Turkmen Cinemas to Reopen

Saturday, 19 December, 2009
New measures to restore Turkmenistan’s cinemas need to be accompanied by a relaxation in political censorship of films if they are to succeed, NBCentralAsia analysts say.



A November 28 decree by Turkmen president Gurbanguly Berdymuhammedov announced a licensing system for cinematic films and video. The move will allow private businesses to take over and reopen cinema buildings and video halls currently in government hands, and revive film distribution.



Cinema together with ballet, opera and circuses were closed down under Berdymuhammedov’s predecessor Saparmurat Niazov, who felt such entertainments were unsuitable for the Turkmen nation.



From 2000, virtually all cinemas were torn down or given over to other purposes. For example, the Mir picture house in the capital Ashgabat became a wedding hall, while the Druzhba cinema in the northern town of Dashoguz now functions as a disco.



Those that survive are rarely used, generally only on special “Cinema Days” held either when Berdymuhammedov is travelling abroad, or a high-ranking foreign official is visiting Turkmenistan. The films that are shown are handpicked and censored by the authorities.



"The authorities keep a strict eye on it to ensure audiences aren’t exposed to the influence of undesirable ideas,” said an observer in Lebap, a province in eastern Turkmenistan.



Even students in the film direction department of the Culture Institute in Ashgabat complain that they almost never get to watch films as part of their course work.



"In our first year, we attended a film screening just once," said a third-year student at the institute. "We’re supposed to be analysing films. How can we become directors if we haven't even seen quality films?"



NBCentralAsia observers say the gap left by cinemas has been filled by small video halls that show old Turkmen films or else poor-quality pirate copies of action movies and cartoons.



Local observers are pessimistic about the new initiative to allow private-sector involvement in cinemas and film distribution.

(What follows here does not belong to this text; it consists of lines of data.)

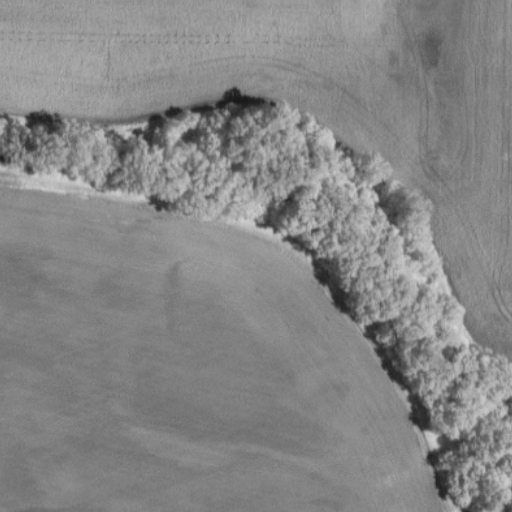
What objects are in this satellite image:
road: (301, 258)
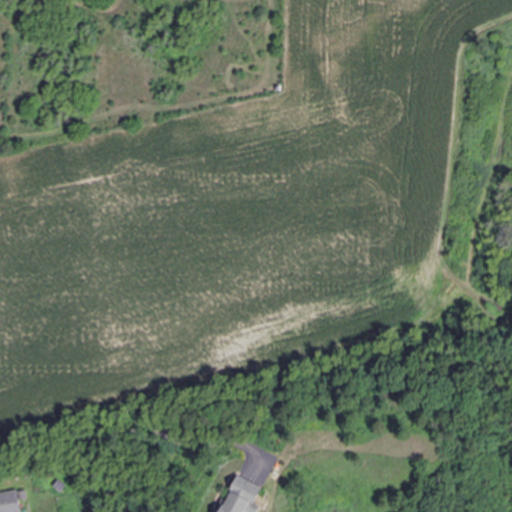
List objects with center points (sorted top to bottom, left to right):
building: (246, 495)
building: (12, 501)
road: (43, 501)
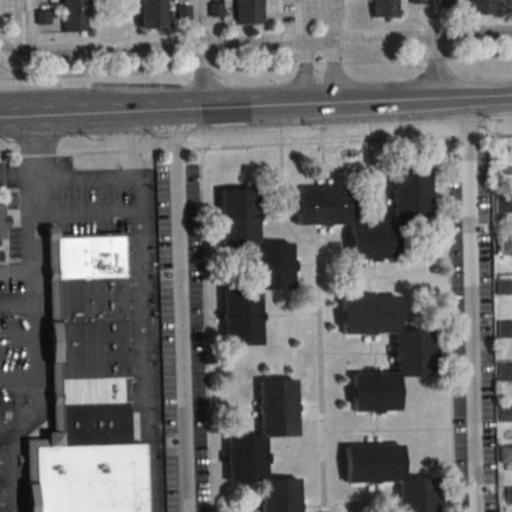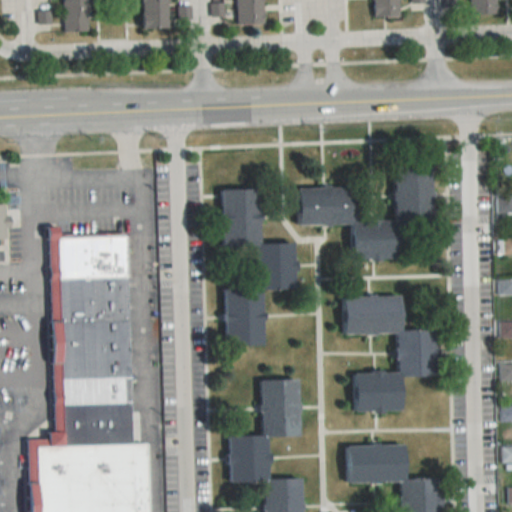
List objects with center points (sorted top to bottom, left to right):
building: (477, 6)
building: (379, 8)
building: (243, 11)
building: (146, 14)
building: (68, 15)
road: (431, 19)
road: (23, 28)
road: (255, 46)
road: (200, 53)
road: (432, 67)
road: (329, 73)
road: (305, 74)
road: (472, 95)
road: (344, 101)
road: (230, 105)
road: (189, 107)
road: (150, 108)
road: (63, 112)
road: (255, 143)
road: (35, 160)
road: (113, 173)
road: (86, 208)
building: (368, 215)
building: (5, 223)
road: (32, 233)
building: (244, 265)
building: (502, 287)
road: (16, 304)
road: (17, 333)
road: (144, 341)
building: (379, 351)
road: (18, 374)
building: (84, 385)
building: (84, 386)
road: (38, 395)
road: (15, 419)
building: (262, 446)
road: (7, 456)
road: (444, 474)
building: (384, 475)
building: (507, 495)
road: (7, 500)
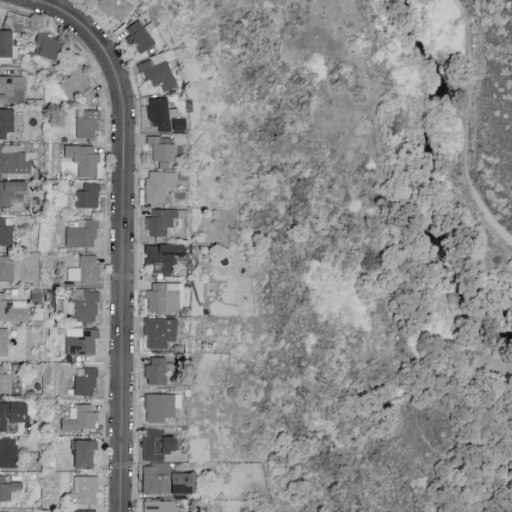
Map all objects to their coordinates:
building: (116, 8)
building: (140, 36)
building: (48, 45)
building: (158, 72)
building: (75, 82)
building: (87, 94)
building: (165, 116)
building: (7, 122)
building: (87, 123)
road: (465, 126)
building: (163, 150)
building: (6, 160)
building: (85, 160)
building: (160, 185)
building: (89, 196)
building: (162, 222)
road: (124, 226)
building: (7, 231)
building: (83, 233)
park: (377, 249)
building: (164, 256)
building: (7, 268)
building: (86, 269)
building: (164, 297)
building: (86, 305)
building: (13, 309)
building: (160, 332)
building: (4, 341)
building: (156, 371)
building: (5, 381)
building: (87, 381)
building: (160, 407)
building: (14, 413)
building: (81, 418)
building: (159, 445)
building: (8, 452)
building: (86, 453)
building: (169, 480)
building: (9, 489)
building: (85, 490)
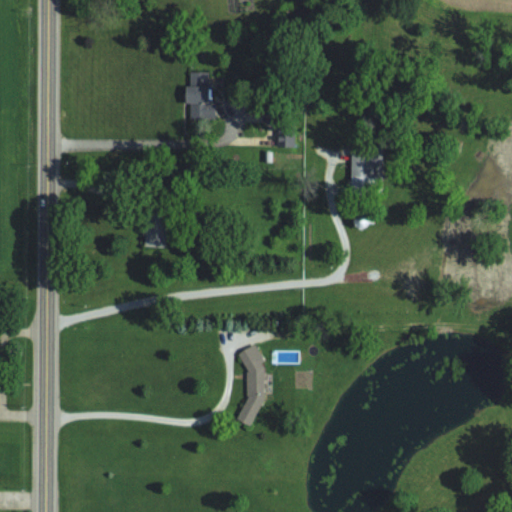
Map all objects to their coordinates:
building: (197, 94)
building: (286, 136)
road: (148, 142)
building: (153, 228)
road: (47, 256)
road: (253, 285)
building: (251, 384)
road: (161, 416)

"It is not enough to grant licenses – private entrepreneurs must be given the freedom to choose what films to show," said a media-watcher in the capital. "If the authorities allow entrepreneurs to run cinemas but force them to show boring domestically-made films that glorifying the president, audiences won't go to see them."



A businessman in Ashgabat pointed out that other art forms which Berdymuhammedov had promised to revive were still moribund.



Ashgabat’s opera house remains shut, while the music and drama theatre has staged only two plays.



"How can one talk about the opera’s revival?” he asked. “Those [two] plays merely put on for the president. And what about the circus? Have you seen one in Ashgabat? It’s all just promises."



(NBCA is an IWPR-funded project to create a multilingual news analysis and comment service for Central Asia, drawing on the expertise of a broad range of political observers across the region. The project ran from August 2006 to September 2007, covering all five regional states. With new funding, the service has resumed, covering Uzbekistan and Turkmenistan.)